In September 2016 an independent inquiry was commissioned in Queensland to examine incidents in youth detention centres. New South Wales Juvenile Justice was then publicly exposed for underreporting the use of solitary confinement for youths in custody (Guardian Australia, 2016). Soon after, a Tasmanian report into the Ashley Youth Detention Centre became public, with allegations of ‘worrying behaviours’ by staff towards the centre’s young people (The Australian, 2016).
Quite independently, during 2016, we had become increasingly concerned at the growing instability of the Banksia Hill Detention Centre (‘Banksia Hill’). After a period of relative calm in 2015, 2016 saw a wave of self-harm and serious damage. We raised our concerns with the Department of Corrective Services and the then Minister, and also decided to bring forward this planned review of behaviour management practices.

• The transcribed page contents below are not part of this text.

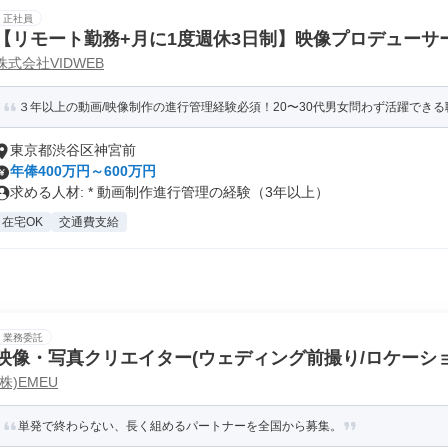
正社員
【リモート勤務+月に1度週休3日制】映像プロデューサ
株式会社VIDWEB
キル不要)
３年以上の動画/映像制作の進行管理経験必須！20〜30代男女問わず活躍できる職
東京都渋谷区神宮前
年俸400万円～600万円
求める人材: * 動画制作進行管理の経験（3年以上）
在宅OK
交通費支給
業務委託
映像・写真クリエイター(ウェディング前撮り/ロケーショ
(株)EMEU
単発で終わらない、長く組めるパートナーを全国から募集。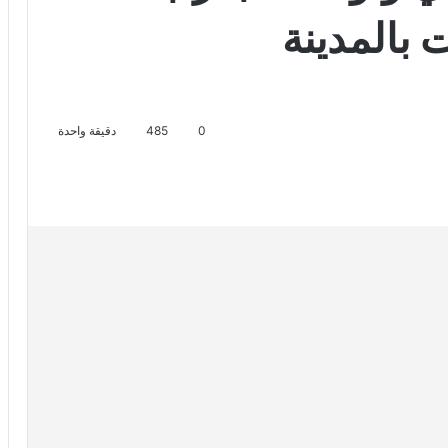
 بالمدينة
0
485
دقيقة واحدة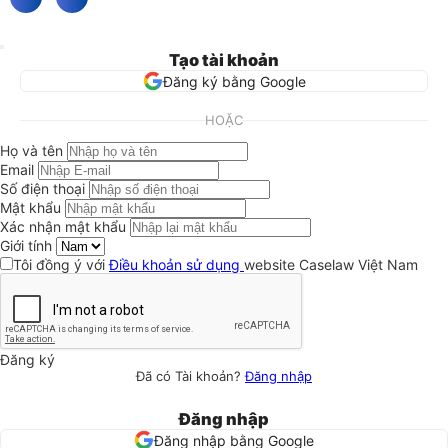
Tạo tài khoản
Đăng ký bằng Google
HOẶC
Họ và tên
Email
Số điện thoại
Mật khẩu
Xác nhận mật khẩu
Giới tính
Tôi đồng ý với
Điều khoản sử dụng
website Caselaw Việt Nam
Đăng ký
Đã có Tài khoản?
Đăng nhập
Đăng nhập
Đăng nhập bằng Google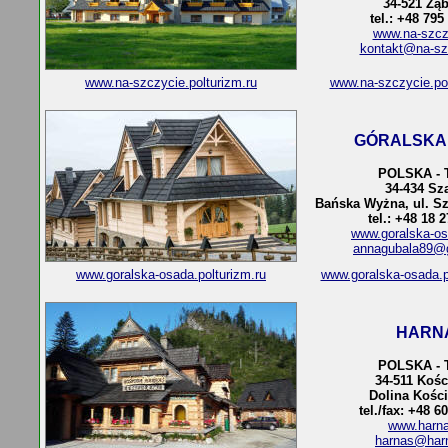
34-521 Ząb
tel.: +48 795
www.na-szcz
kontakt@na-sz
www.na-szczycie.polturizm.ru
www.na-szczycie.po
GÓRALSKA
POLSKA - 
34-434 Sza
Bańska Wyżna, ul. Sz
tel.: +48 18 
www.goralska-os
annagubala89@
www.goralska-osada.polturizm.ru
www.goralska-osada.p
HARN
POLSKA - 
34-511 Kośc
Dolina Kości
tel./fax: +48 6
www.harn
harnas@har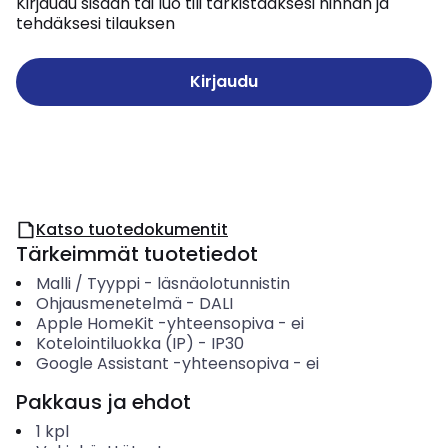
Kirjaudu sisään tai luo tili tarkistaaksesi hinnan ja
tehdäksesi tilauksen
Kirjaudu
Katso tuotedokumentit
Tärkeimmät tuotetiedot
Malli / Tyyppi
-
läsnäolotunnistin
Ohjausmenetelmä
-
DALI
Apple HomeKit -yhteensopiva
-
ei
Kotelointiluokka (IP)
-
IP30
Google Assistant -yhteensopiva
-
ei
Pakkaus ja ehdot
1
kpl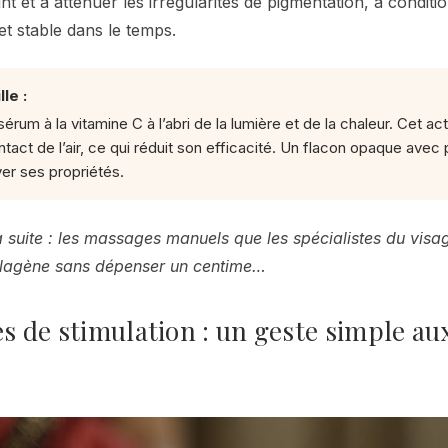
eint et à atténuer les irrégularités de pigmentation, à condition
et stable dans le temps.
le :
rum à la vitamine C à l’abri de la lumière et de la chaleur. Cet ac
tact de l’air, ce qui réduit son efficacité. Un flacon opaque ave
ver ses propriétés.
 suite : les massages manuels que les spécialistes du visag
ollagène sans dépenser un centime…
 de stimulation : un geste simple aux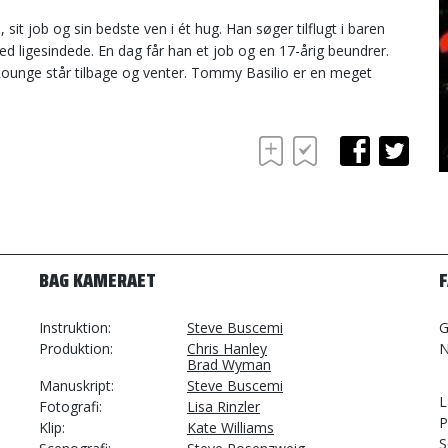
it job og sin bedste ven i ét hug. Han søger tilflugt i baren
d ligesindede. En dag får han et job og en 17-årig beundrer.
 Lounge står tilbage og venter. Tommy Basilio er en meget
BAG KAMERAET
Instruktion
Steve Buscemi
G
Produktion
Chris Hanley
N
Brad Wyman
Manuskript
Steve Buscemi
L
Fotografi
Lisa Rinzler
P
Klip
Kate Williams
S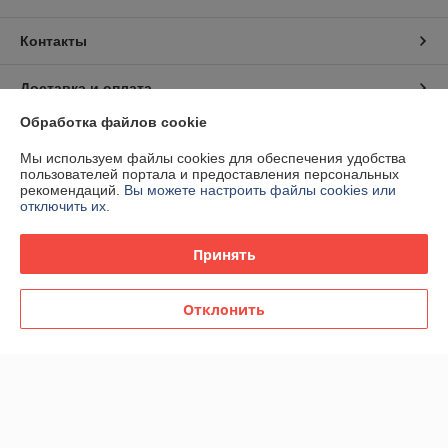
Контакты
Доставка и оплата
Обработка файлов cookie
График работы
Мы используем файлы cookies для обеспечения удобства
пользователей портала и предоставления персональных
Полная версия сайта
рекомендаций.
Вы можете настроить файлы cookies или
отключить их.
Политика обработки cookies
Принять
Сайт создан на платформе Deal.by
Отклонить
Информация для покупателя
Индивидуальный предприниматель:
ИП Спиридонова Юлия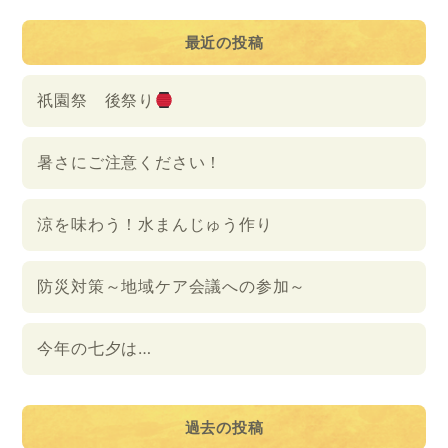
最近の投稿
祇園祭 後祭り
暑さにご注意ください！
涼を味わう！水まんじゅう作り
防災対策～地域ケア会議への参加～
今年の七夕は…
過去の投稿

Behaviour management in youth custody is a longstanding concern for us. Our 2011 inspection of Banksia Hill found that punishment was indistinguishable from practices which were supposed to allow personal development (OICS, 2012). We also found a disturbing lack of transparency and accountability in the use of restrictive practices.
In October 2012 the State’s two youth custodial facilities amalgamated into a single facility. Three months later there was a riot at Banksia Hill, with a large number of detainees escaping their cells and causing widespread damage. The then Minister directed us to review the incident, its causes and its aftermath. We made several recommendations, all of which were accepted by government.
As a result, the Department made several changes at Banksia Hill, including implementing individual behaviour management plans and a project to transform the facility. Our August 2014 inspection found some progress, but more was needed.
This review discusses behaviour management practices at Banksia Hill and the impact of the transformation project.